Maria Flores and Vanessa Foreman pleaded guilty to conspiracy to defraud the U.S. government on Thursday in El Paso’s U.S. District Court before Senior Judge David Briones. The two initially appeared in court on Tuesday where U.S. Magistrate Judge Miguel A. Torres set their individual bonds at $10,000, the El Paso Times reported.

Flores, 61, a Priority Schools Division Director from 2006 to 2009, oversaw the district’s Bowie High School. She later served as an associate superintendent of elementary schools and retired in 2012. Flores was named in the Texas Education Agency’s (TEA) 2014 petition filed against 11 education professionals purportedly involved in the El Paso ISD test cheating scandal.

Authorities accused Flores of falsifying and directing others to falsify attendance records vital to reporting under the federal No Child Left Behind (NCLB) Act. She participated in a scheme to promote and/or retain Bowie students to circumvent taking the then end-of-year Texas Assessment of Knowledge & Skills (TAKS), also used for federal accountability.

Flores authorized credit recovery courses called “minimesters,” abbreviated semesters that allowed students to make up credits but they did not meet Texas education standards. She also manipulated the Low English Proficient (LEP) and Special Education populations by removing students from these subgroups. The altered data appeared below the number required for federal measurement, according to the petition.

Foreman, 48, was a director of the Priority Schools Division assigned to oversee the district’s Jefferson High. She later served as Title I schools director. In June 2013, she was fired. The El Paso Times reported authorities accused Foreman of directing a high school administrator to reclassify 10th grade at-risk, poorly performing, and LEP students as freshman and juniors to avoid the sophomore year taken TAKS test. Foreman allegedly directed Jefferson personnel to conduct “minimesters” so students could graduate from high school.

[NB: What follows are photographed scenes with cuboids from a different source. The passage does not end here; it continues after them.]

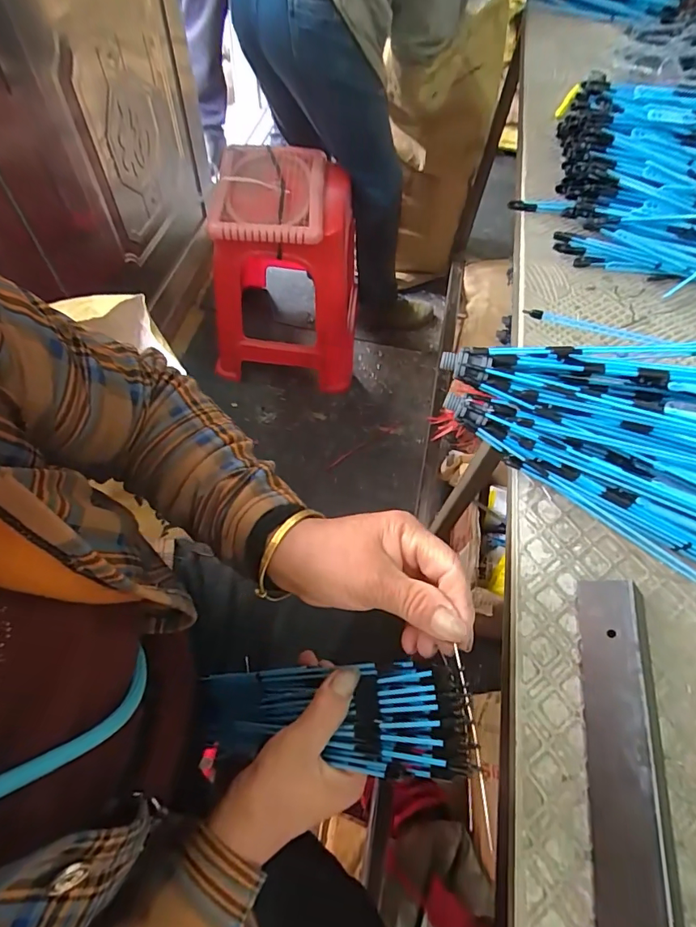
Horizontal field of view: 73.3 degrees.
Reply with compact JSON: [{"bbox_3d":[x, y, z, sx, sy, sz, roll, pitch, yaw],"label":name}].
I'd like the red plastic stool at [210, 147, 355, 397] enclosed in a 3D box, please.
[{"bbox_3d":[-0.152,-0.486,1.237,0.358,0.473,0.326,4,60,-2],"label":"red plastic stool"}]

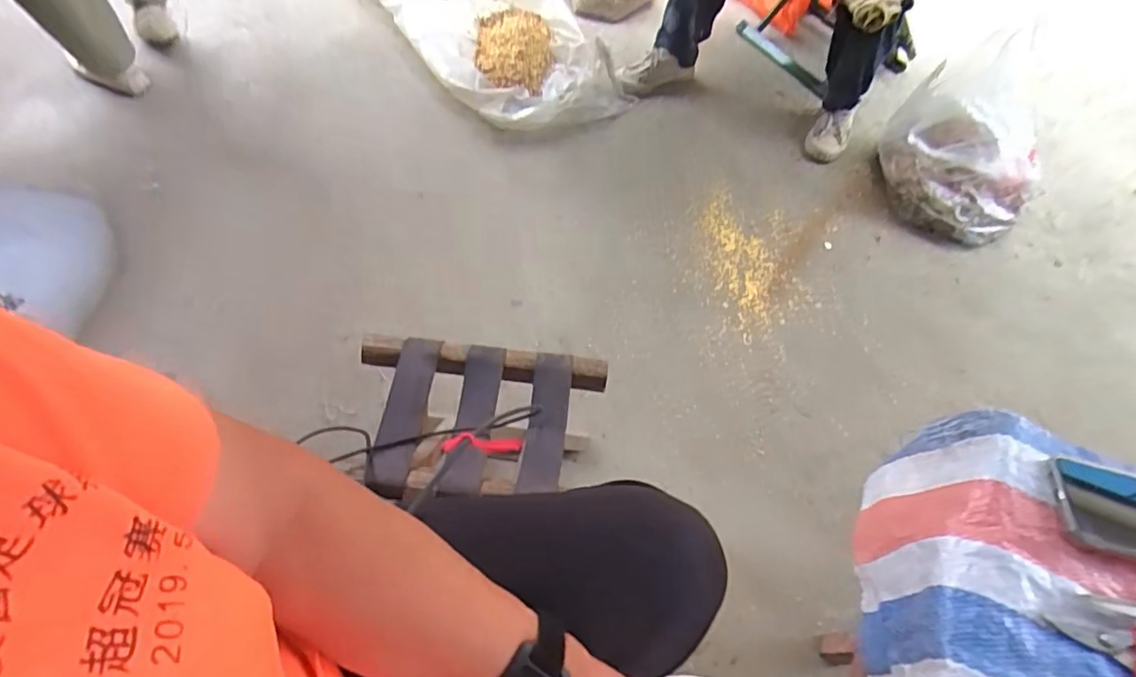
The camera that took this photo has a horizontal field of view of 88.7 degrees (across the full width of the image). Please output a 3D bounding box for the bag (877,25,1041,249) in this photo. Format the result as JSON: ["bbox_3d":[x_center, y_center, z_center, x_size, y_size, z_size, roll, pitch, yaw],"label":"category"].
[{"bbox_3d":[0.927,-0.450,1.325,0.345,0.284,0.359,35,61,15],"label":"bag"}]

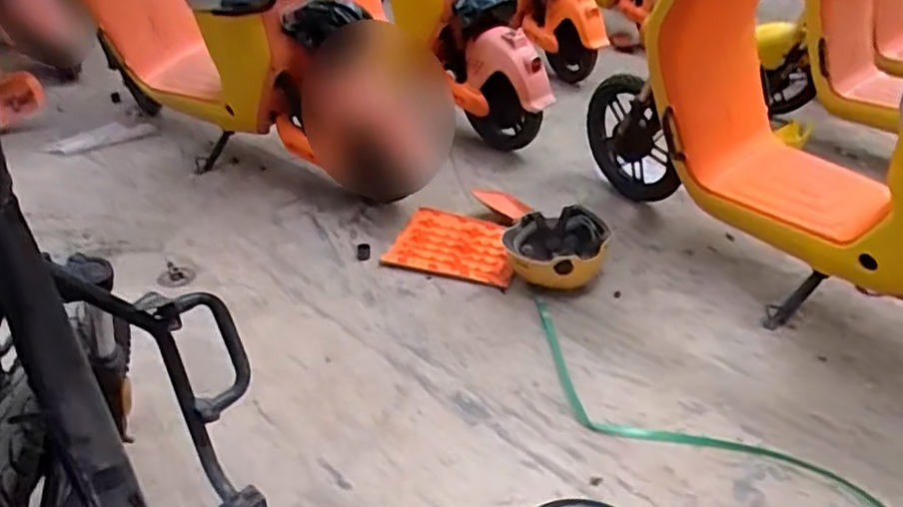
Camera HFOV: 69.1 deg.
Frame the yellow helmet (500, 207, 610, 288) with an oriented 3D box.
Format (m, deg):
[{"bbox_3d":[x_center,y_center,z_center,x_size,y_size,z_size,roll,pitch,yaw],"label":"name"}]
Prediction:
[{"bbox_3d":[0.248,-0.020,1.573,0.242,0.148,0.202,5,32,6],"label":"yellow helmet"}]

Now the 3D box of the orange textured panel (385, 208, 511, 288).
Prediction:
[{"bbox_3d":[0.013,-0.021,1.713,0.321,0.030,0.269,10,39,13],"label":"orange textured panel"}]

Flores and Foreman took plea agreements, waiving their rights to a jury trial. Judge Briones outlined potential maximum five year prison sentences, followed by up to three years of supervised release, a possible $250 fine, a $100 contribution to the crime victims’ fund, plus they will be required to pay restitution, according to the Times.

Foreman’s plea deal, however, included a recommended sentence of probation and not jail time. She voluntarily surrendered her state educator credentials on June 7, said the Times. Flores’ credentials remain under investigation. Both are expected to be sentenced on September 28. This follows the August 15 trial of the other six former administrators indicted by a federal grand jury on conspiracy charges in April. One of them, James Anderson, surrendered to federal authorities in early May.

All those accused in the scandal allegedly played a role in defrauding the U.S. government by manipulating test score results to hide El Paso ISD campuses were failing in federally tracked English Language Arts/Reading and math testing scores, attendance, and graduation rates. Prosecutors said some of the school district administrators did so to secure more funding and personal bonuses, according to the Austin American-Statesman.

In 2014, Breitbart Texas reported the TEA filed its petition against 11 present and/or former El Paso ISD employees to hold them accountable for their roles in gaming the system, a plan masterminded by the district’s former superintendent Lorenzo García.

Two years earlier, Garcia voluntarily relinquished his teaching credentials and pleaded guilty to two federal counts of conspiracy to defraud the TEA and U.S. Department of Education by rigging TAKS results through a number of methods, including who did not take it, to boost results.